2. Violação ao Princípio da Motivação
Nos termos do artigo 50 da Lei nº 9.784/1999:
"Os atos administrativos deverão ser motivados, com indicação dos fatos e dos fundamentos jurídicos, quando importem em imposição de sanção."
Sem a clara exposição dos fatos que comprovem a intenção de ameaça, o auto de infração torna-se viciado por falta de motivação.
3. Violação ao Contraditório e Ampla Defesa
De acordo com o art. 5º, inciso LV, da Constituição Federal:
"Aos litigantes, em processo judicial ou administrativo, e aos acusados em geral são assegurados o contraditório e ampla defesa, com os meios e recursos a ela inerentes."
A ausência de descrição da intenção impossibilita ao autuado exercer sua defesa de maneira plena e eficaz.
4. Presunção Relativa de Legitimidade dos Atos Administrativos
Embora o auto de infração possua presunção de legitimidade, ela é relativa e pode ser invalidada quando não há comprovação dos elementos factuais que justificariam a sanção.
Estratégias Avançadas para Defesa Administrativa e Judicial
Argumentos Principais:
- Definição: Esclarecer que o conceito de "ameaçar" exige dolo, e não mera imprudência;
- Propriedade: Apontar falhas formais no auto de infração (falta de descrição de dolo específico);
- Precedente: Citar jurisprudência que reconheça a nulidade por ausência de dolo no art. 170;
- Necessidade: Argumentar que a motivação específica é obrigatória para validar a autuação;
- Incongruência: Evidenciar incoerência entre os fatos narrados e a subsunção ao tipo infracional.
Estrutura Recomendada de Defesa:
- Preliminar de nulidade por falta de motivação do ato administrativo;
- Impugnação da tipificação jurídica por ausência de comprovação do dolo;
- Alegação de violação ao contraditório e ampla defesa;
- Pedido final de anulação da infração e encerramento do processo administrativo.
Conclusão
A infração de dirigir ameaçando pedestres ou veículos, prevista no art. 170 do CTB, requer a comprovação inequívoca de dolo específico.

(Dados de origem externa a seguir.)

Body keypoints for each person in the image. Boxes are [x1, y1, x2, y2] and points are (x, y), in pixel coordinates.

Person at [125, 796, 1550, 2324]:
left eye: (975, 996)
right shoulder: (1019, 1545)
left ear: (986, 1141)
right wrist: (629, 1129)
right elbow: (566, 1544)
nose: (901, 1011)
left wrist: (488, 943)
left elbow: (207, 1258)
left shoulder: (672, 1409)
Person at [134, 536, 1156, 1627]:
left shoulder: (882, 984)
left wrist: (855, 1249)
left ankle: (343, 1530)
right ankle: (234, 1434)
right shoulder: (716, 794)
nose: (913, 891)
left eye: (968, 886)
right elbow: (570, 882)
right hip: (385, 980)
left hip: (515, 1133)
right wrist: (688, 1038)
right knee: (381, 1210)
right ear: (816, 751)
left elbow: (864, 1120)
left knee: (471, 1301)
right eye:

Se não houver descrição clara dos elementos objetivos e subjetivos, o auto de infração torna-se nulo de pleno direito.
Por isso, o advogado atuante em defesas administrativas ou judiciais deve conhecer profundamente os requisitos técnicos e jurídicos necessários para a validade dessa autuação.
Uma defesa bem estruturada, baseada na ausência de dolo, violação ao princípio da motivação e quebra do contraditório, apresenta elevada probabilidade de êxito tanto na esfera administrativa quanto judicial.